The entries below contain a line with "ring tip: (271, 225)" and a line with "pinky dip: (351, 170)". Retype exactly everything from the first down to the second, both included, and nothing else.
BEGIN
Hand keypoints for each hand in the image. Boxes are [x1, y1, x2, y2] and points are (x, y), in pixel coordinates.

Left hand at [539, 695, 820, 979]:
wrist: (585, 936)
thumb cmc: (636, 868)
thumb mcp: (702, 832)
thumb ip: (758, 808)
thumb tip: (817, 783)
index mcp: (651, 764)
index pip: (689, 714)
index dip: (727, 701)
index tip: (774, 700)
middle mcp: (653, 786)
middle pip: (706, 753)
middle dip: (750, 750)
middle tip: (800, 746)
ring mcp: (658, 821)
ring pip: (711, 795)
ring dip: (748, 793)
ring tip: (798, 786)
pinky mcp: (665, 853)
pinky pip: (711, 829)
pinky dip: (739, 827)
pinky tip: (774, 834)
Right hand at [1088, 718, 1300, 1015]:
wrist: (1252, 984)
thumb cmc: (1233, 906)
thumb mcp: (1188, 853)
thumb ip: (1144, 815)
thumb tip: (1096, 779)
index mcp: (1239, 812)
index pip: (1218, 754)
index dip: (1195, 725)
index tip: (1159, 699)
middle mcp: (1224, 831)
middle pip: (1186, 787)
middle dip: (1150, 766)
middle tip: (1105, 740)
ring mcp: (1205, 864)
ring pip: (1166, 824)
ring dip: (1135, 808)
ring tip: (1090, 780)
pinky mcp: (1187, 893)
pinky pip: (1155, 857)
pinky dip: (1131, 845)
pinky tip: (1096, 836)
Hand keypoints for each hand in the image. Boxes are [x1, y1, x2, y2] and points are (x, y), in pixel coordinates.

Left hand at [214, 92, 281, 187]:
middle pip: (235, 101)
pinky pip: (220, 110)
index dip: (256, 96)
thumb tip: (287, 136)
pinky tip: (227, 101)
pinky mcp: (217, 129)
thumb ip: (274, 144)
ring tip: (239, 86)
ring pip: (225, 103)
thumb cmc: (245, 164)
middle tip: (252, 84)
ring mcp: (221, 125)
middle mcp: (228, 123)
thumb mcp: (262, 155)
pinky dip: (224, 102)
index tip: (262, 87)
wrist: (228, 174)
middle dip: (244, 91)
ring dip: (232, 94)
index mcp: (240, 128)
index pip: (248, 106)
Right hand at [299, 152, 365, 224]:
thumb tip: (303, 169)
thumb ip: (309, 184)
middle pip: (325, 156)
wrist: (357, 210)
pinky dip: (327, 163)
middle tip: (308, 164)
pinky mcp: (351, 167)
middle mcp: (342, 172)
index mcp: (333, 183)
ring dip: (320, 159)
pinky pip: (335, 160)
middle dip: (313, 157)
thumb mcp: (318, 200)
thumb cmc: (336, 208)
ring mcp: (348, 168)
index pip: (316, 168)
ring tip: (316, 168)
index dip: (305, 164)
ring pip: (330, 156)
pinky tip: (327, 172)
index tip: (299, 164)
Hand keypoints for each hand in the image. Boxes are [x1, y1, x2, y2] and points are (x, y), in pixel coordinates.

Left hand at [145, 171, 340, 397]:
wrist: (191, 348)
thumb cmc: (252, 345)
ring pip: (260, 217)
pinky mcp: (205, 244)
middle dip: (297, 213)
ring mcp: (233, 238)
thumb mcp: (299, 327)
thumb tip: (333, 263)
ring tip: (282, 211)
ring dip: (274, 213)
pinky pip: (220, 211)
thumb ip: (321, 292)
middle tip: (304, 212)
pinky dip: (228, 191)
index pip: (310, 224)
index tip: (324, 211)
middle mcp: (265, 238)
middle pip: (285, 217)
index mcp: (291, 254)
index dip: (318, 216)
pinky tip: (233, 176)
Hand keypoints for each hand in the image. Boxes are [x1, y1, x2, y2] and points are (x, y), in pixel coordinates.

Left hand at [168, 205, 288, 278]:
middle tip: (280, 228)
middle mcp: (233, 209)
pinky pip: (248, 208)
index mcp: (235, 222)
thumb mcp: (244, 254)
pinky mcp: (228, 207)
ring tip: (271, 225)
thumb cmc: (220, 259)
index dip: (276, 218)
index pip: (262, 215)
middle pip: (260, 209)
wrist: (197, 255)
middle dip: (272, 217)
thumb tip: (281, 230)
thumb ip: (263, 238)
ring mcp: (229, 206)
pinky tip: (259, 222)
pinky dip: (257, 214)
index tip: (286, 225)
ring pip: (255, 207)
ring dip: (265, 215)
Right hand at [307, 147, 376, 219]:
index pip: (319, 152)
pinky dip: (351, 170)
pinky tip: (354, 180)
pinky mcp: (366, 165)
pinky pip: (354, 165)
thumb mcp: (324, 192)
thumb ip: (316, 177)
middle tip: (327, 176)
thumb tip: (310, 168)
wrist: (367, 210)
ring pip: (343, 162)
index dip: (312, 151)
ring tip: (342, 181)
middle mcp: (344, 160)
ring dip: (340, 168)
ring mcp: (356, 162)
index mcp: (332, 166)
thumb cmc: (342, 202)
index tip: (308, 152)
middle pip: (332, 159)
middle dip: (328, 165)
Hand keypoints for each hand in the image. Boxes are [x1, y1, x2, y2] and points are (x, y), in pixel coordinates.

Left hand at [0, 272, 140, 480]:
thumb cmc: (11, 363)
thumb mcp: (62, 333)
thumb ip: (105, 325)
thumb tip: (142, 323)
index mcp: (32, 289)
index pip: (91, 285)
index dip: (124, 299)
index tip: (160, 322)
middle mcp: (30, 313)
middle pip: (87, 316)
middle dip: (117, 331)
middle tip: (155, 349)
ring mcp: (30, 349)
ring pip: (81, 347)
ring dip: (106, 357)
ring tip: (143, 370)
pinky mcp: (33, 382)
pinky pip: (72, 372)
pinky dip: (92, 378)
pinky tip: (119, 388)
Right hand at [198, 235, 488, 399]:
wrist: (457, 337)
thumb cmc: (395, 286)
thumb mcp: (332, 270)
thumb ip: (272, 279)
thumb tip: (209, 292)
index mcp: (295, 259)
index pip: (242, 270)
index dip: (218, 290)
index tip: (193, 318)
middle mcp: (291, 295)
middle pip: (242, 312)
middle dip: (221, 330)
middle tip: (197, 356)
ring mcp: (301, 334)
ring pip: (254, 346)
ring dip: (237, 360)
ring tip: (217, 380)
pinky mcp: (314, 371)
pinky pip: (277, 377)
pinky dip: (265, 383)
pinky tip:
END
Solution to this problem:
ring tip: (271, 225)
thumb cmc: (220, 259)
index dip: (276, 218)
index pip: (262, 215)
middle pip: (260, 209)
wrist: (197, 255)
middle dip: (272, 217)
thumb tip: (281, 230)
thumb ip: (263, 238)
ring mcp: (229, 206)
pinky tip: (259, 222)
pinky dip: (257, 214)
index tip: (286, 225)
ring pip: (255, 207)
ring dip: (265, 215)
Right hand at [307, 147, 376, 219]:
index pip: (319, 152)
pinky dip: (351, 170)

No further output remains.